Hello and welcome to five minutes in nature with me Liz Scott.
In a thick thick white mist up on Dartmoor.
It's not raining at the moment but it has been raining today.
I think there has been rain recorded every day for the past 40 days.
The ground cannot take any more rain and everything that falls just gushes off the land into the streams and rivers.
It's so good to have a respite from the rain albeit I can't see much because of the mist.
And today is the final day as we explore living from love and not fear.
Don't forget there's a course living from love and not fear.
If you wanted to join that and explore this experiment a bit further then go ahead and have a look at that.
But just here in the last few days over the past seven days we've been exploring this idea of living from love and not fear and seeing what turns up daily.
And if you remember when we talk about love I guess a better way to describe it might be that settled peaceful feeling of contentment compassion rather than the emotional romantic love that you might expect that we're talking about.
So love is just feeling settled and fear is not about being scared or frightened.
Fear when we talk about it in this context means that unsettled space and it often will have a feeling of guilt or overwhelm or frustration or agitation,
Annoyance.
There are different agitated feelings that will be relating to a feeling of fear in the context of this experiment.
So ultimately you could say this is about living from peace of mind rather than agitated thought and feeling.
And today's reflection is one of me collaborating with a friend who's very different personality than me.
She is an extrovert.
She is full of ideas and strong with her opinions,
Very talkative.
And I know it's good for me to mix with people like this because I am by nature an introvert.
I'm quite quiet.
I like my own company.
I don't need to speak loudly.
And we are actually working together to create a podcast and she is absolutely on fire wanting things to happen now,
Yesterday,
As quickly as possible.
Whereas I'm like let's just be slow and steady.
Let's just be slow and steady.
And today was interesting.
We've recorded a few episodes.
We just are working out how we upload these episodes.
She said to me,
You know I really like working with you because I'm the kind of person that likes everything done yesterday.

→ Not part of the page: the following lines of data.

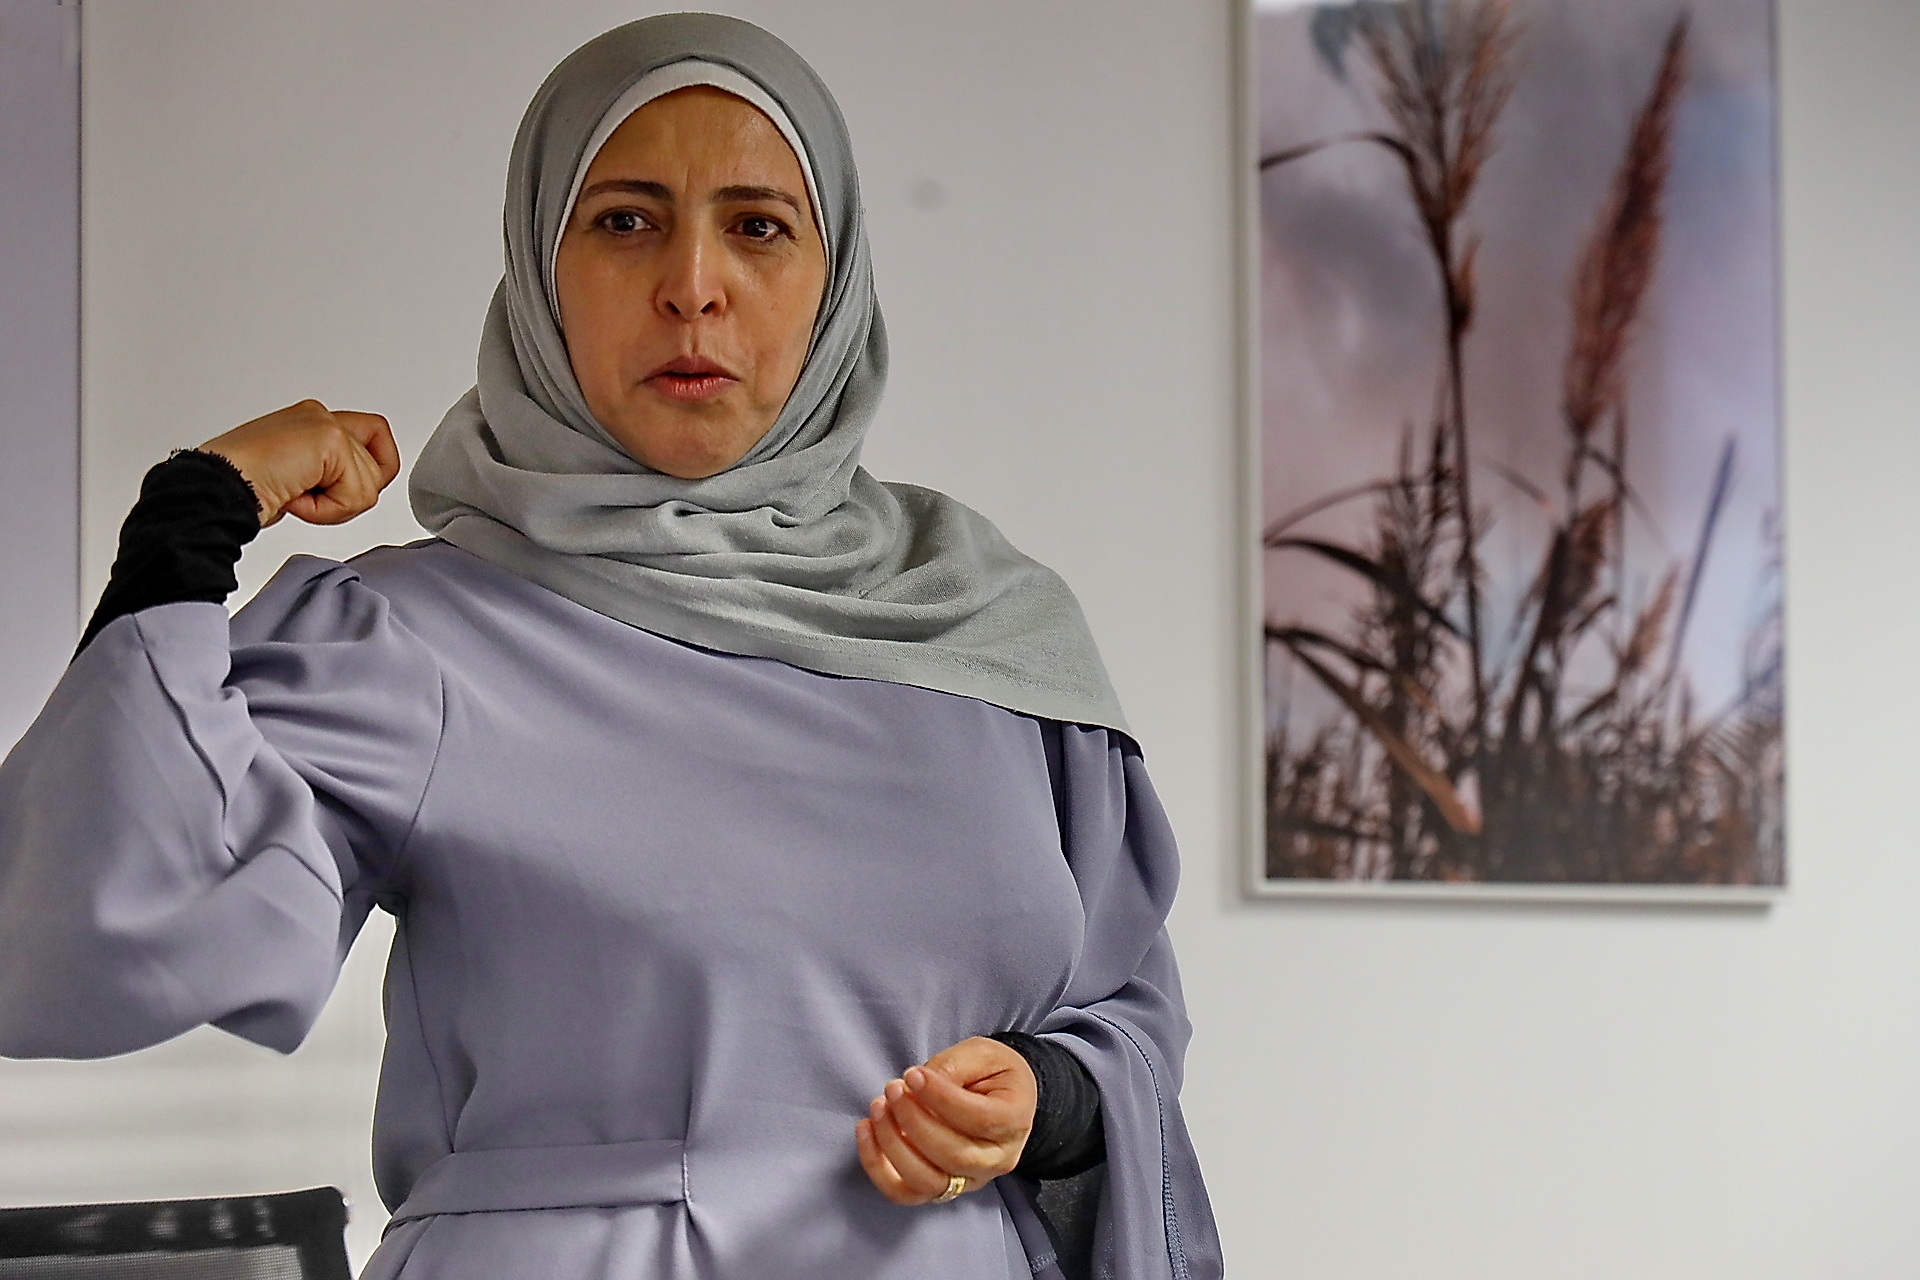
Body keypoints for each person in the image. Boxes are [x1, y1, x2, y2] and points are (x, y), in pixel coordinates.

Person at [0, 14, 1220, 1280]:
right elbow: (92, 928)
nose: (692, 283)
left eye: (758, 226)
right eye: (626, 220)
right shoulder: (409, 635)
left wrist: (1048, 1098)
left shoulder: (985, 629)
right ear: (542, 269)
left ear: (837, 276)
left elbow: (1125, 1002)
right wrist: (194, 518)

But with you I realize the importance of being slow and steady.
And I was grateful she said that.
And I began to wonder well what is it that I am getting from working with her?
For sure there's something about working with someone who's got energy and ideas that just seem to be popping like popcorn in a pan.
It's a wonderful exciting creative space to be in.
And the other thing I realize when it comes to living from love and not fear is that my ego can be challenged when I work with someone like this.
They work at a different pace than me.
They speak differently than me.
They bat away ideas in a way that can sometimes feel as though I haven't been heard.
So for me what can happen is my ego will pipe up and I will get an unsettled feeling.
A feeling of not being good enough or a feeling of annoyance that I'm not being heard.
Or I feel like I'm being dismissed.
The temptation is always when you or I feel these feelings is to attribute those feelings to the other person.
And that's why this experiment is so good because no one can make you feel anything.
And my friend she can't make me feel these things.
All that's happening is my ego is piping up with a story of how life should be and how I should be treated and how people should behave.
And then my ego is getting annoyed when other people don't respond in the way that it thinks they should.
So living from love and not fear today is a great reminder for me to keep looking within.
To realize that it's going to be good for me to work with this friend for so many creative exciting reasons.
And also it's going to be good because I'm going to be challenged.
I'm going to be challenged when I feel that flare of insecurity to not get annoyed at her but to look within.
To find that steady place within me and to respond from that.
To have my voice heard from an authentic place.
It doesn't mean I let anyone talk over me.
It means that I am different than her and I communicate differently.
And it means not getting lost in my feelings of being put upon or being dismissed.
So that's what I'm learning from today's living from love and not fear.